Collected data
────────────────

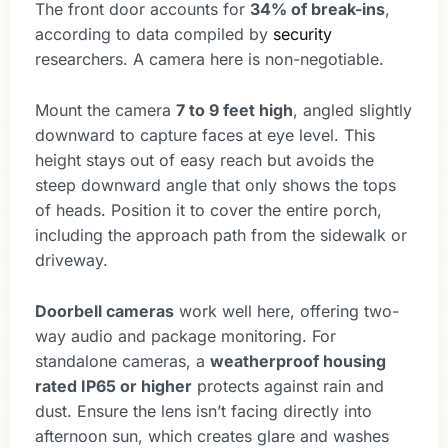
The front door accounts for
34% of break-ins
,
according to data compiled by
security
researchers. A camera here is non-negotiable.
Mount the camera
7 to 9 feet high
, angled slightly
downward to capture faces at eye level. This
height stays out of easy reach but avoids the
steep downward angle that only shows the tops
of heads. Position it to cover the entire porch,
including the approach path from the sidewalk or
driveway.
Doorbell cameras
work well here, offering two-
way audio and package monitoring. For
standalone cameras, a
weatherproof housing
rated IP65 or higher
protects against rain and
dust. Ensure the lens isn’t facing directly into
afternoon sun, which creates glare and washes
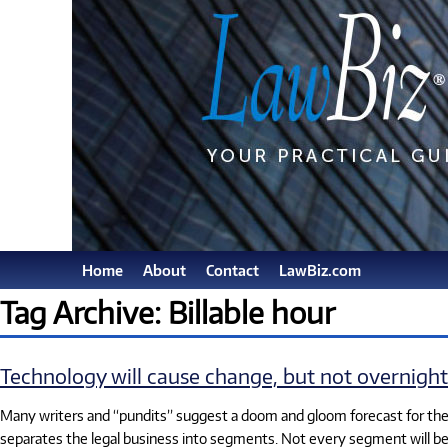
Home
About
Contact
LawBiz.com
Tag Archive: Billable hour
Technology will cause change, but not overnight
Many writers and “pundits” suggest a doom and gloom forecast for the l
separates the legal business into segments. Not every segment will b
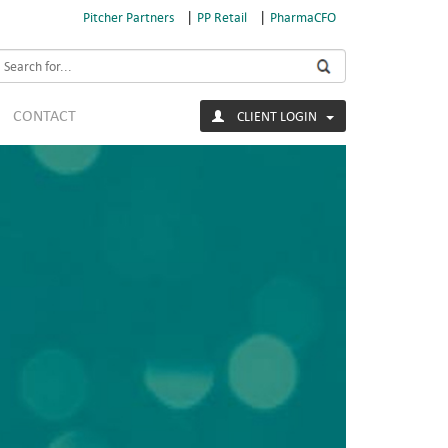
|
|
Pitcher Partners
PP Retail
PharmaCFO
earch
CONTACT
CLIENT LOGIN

────────────────

Exercise prompt:
Apart from the pictures, return the records exactly.

Answer space:
The front door accounts for
34% of break-ins
,
according to data compiled by
security
researchers. A camera here is non-negotiable.
Mount the camera
7 to 9 feet high
, angled slightly
downward to capture faces at eye level. This
height stays out of easy reach but avoids the
steep downward angle that only shows the tops
of heads. Position it to cover the entire porch,
including the approach path from the sidewalk or
driveway.
Doorbell cameras
work well here, offering two-
way audio and package monitoring. For
standalone cameras, a
weatherproof housing
rated IP65 or higher
protects against rain and
dust. Ensure the lens isn’t facing directly into
afternoon sun, which creates glare and washes
Home
About
Contact
LawBiz.com
Tag Archive: Billable hour
Technology will cause change, but not overnight
Many writers and “pundits” suggest a doom and gloom forecast for the l
separates the legal business into segments. Not every segment will b
|
|
Pitcher Partners
PP Retail
PharmaCFO
earch
CONTACT
CLIENT LOGIN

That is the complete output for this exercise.